The Essex Estuary abounds with fearful rumours of the latter, but Cora Seabourne – a young widow and aspiring Mary Anning, recently arrived from London – is convinced it’s a previously undiscovered “living fossil.” Meanwhile, William Ransome, the local vicar – a man whose faith is one of “enlightenment and clarity,” not blood, brimstone and darkness – is unconvinced by either explanation.

When it comes to historical fiction, Perry’s achieved the near impossible; she’s created a novel and within it a world that seems to have sprung complete and fully formed directly from the period in question – a long lost fin-de-siècle Gothic classic – but her characters are as enticingly modern as they are of their period.

Cora is about as far from a stereotypical Victorian wife as one can imagine – unconcerned with looking pretty and in possession of exceptional (“masculine”) intelligence – William as questioning as he is devout, and the host of other characters with which they are surrounded are pushing for welfare reforms and medical advances.

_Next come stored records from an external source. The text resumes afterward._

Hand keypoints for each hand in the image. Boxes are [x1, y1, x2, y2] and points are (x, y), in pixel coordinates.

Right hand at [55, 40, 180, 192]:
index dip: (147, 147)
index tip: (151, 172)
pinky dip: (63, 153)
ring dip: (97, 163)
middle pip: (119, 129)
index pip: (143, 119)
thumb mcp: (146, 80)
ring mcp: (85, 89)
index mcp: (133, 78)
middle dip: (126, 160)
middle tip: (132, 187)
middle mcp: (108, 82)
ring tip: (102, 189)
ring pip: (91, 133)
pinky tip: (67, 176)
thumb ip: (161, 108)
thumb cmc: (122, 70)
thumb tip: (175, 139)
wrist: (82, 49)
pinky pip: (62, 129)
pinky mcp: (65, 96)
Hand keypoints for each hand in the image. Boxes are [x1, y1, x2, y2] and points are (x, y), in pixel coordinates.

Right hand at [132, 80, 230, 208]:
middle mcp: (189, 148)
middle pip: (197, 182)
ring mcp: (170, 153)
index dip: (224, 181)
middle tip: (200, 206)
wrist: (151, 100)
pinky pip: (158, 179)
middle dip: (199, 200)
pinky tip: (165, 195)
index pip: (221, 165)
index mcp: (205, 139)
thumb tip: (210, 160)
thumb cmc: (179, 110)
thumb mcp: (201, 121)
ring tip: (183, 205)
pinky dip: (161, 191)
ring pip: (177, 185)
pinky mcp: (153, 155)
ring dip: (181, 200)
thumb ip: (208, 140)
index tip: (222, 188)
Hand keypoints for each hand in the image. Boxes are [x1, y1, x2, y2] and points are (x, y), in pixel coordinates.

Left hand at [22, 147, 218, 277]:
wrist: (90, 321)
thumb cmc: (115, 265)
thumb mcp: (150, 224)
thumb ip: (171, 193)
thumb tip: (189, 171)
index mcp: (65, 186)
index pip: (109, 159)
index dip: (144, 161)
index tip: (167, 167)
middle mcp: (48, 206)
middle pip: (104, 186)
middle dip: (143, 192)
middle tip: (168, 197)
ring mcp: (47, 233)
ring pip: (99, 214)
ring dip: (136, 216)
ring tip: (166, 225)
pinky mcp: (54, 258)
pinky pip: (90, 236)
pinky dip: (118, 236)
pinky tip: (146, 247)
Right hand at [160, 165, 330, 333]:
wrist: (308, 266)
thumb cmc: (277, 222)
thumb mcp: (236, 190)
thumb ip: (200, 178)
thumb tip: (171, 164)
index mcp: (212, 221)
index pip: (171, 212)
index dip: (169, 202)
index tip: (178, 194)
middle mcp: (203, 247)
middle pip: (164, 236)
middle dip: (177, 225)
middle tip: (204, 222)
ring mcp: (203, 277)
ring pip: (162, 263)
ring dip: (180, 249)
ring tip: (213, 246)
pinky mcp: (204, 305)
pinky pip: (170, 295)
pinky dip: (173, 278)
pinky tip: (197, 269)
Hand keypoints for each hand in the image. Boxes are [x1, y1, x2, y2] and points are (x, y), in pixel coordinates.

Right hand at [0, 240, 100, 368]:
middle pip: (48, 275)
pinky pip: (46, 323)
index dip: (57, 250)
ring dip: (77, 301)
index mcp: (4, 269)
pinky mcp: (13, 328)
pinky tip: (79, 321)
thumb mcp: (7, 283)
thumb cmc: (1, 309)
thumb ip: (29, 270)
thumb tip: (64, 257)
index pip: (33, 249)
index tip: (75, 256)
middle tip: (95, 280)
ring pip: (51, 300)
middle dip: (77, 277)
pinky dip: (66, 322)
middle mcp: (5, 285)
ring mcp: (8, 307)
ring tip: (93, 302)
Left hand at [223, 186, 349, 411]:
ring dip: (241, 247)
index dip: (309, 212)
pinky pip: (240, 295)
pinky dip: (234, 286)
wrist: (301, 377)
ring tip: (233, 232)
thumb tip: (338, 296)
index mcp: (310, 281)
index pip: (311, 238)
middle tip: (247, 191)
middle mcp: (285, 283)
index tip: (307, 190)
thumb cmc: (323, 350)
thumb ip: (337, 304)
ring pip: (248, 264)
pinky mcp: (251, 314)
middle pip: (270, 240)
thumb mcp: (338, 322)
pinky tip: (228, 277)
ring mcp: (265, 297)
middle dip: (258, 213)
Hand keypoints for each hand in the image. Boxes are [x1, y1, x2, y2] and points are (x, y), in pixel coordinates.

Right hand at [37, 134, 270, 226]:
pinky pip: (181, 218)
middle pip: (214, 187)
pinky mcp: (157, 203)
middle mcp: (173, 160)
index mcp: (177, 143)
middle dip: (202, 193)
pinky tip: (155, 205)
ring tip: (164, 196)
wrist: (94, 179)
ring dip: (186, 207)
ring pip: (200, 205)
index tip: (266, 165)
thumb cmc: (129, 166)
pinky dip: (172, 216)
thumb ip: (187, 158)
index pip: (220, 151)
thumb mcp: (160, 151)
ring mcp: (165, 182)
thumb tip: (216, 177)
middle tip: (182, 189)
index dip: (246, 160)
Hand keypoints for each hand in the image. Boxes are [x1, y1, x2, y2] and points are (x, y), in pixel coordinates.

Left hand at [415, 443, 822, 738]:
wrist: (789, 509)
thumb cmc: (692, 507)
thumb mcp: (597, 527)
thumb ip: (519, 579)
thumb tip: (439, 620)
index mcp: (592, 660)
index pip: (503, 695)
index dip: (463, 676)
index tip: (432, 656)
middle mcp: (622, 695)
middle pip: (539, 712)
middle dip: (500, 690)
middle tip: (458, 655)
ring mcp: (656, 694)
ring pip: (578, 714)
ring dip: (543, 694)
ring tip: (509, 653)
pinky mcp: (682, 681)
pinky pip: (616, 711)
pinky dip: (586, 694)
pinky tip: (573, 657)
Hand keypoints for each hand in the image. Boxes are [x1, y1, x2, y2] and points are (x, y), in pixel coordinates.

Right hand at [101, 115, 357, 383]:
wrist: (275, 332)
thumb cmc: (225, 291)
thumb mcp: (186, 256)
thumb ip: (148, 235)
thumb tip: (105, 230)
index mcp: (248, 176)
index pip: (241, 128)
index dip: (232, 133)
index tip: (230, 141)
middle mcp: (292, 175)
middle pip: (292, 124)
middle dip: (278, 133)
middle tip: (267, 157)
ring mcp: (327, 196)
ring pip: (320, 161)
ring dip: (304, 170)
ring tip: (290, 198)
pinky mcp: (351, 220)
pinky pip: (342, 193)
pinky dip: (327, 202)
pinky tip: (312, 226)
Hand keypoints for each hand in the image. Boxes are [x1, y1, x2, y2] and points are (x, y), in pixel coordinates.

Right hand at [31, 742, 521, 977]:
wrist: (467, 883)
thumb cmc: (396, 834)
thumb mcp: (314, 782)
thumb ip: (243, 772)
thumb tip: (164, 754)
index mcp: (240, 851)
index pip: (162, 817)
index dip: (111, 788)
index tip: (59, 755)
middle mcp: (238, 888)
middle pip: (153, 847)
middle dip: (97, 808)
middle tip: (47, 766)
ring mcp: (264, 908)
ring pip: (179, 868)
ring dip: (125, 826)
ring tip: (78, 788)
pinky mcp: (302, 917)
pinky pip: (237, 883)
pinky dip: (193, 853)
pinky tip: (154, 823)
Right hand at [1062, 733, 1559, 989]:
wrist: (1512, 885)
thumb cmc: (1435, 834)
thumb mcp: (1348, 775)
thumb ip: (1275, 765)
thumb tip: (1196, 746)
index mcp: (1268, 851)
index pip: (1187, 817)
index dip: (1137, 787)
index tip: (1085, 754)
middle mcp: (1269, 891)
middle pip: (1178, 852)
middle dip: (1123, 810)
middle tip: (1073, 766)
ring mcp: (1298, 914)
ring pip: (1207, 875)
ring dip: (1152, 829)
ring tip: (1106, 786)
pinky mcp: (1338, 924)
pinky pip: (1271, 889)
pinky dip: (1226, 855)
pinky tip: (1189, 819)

Each of whom is beautifully rendered – their desires real and raw, and their pleasures and pains deeply felt. In terms of contemporary comparisons, I was reminded of Sarah Moss’s Victorian-set novels Bodies of Light and Signs for Lost Children: the two authors linked by period and a concern with medicine, but also a similar masterful but understated command of their subject.

Perry also showcases the most beguiling evocations of landscape. “Colchester. Colchester! What is there at Colchester? A ruin and a river, and web-footed peasants, and mud,” someone asks Cora. So much more, Perry goes on to prove! For only a second novel it’s a stunning achievement, one for which I predict prize nominations galore, from the Wellcome to the Man Booker.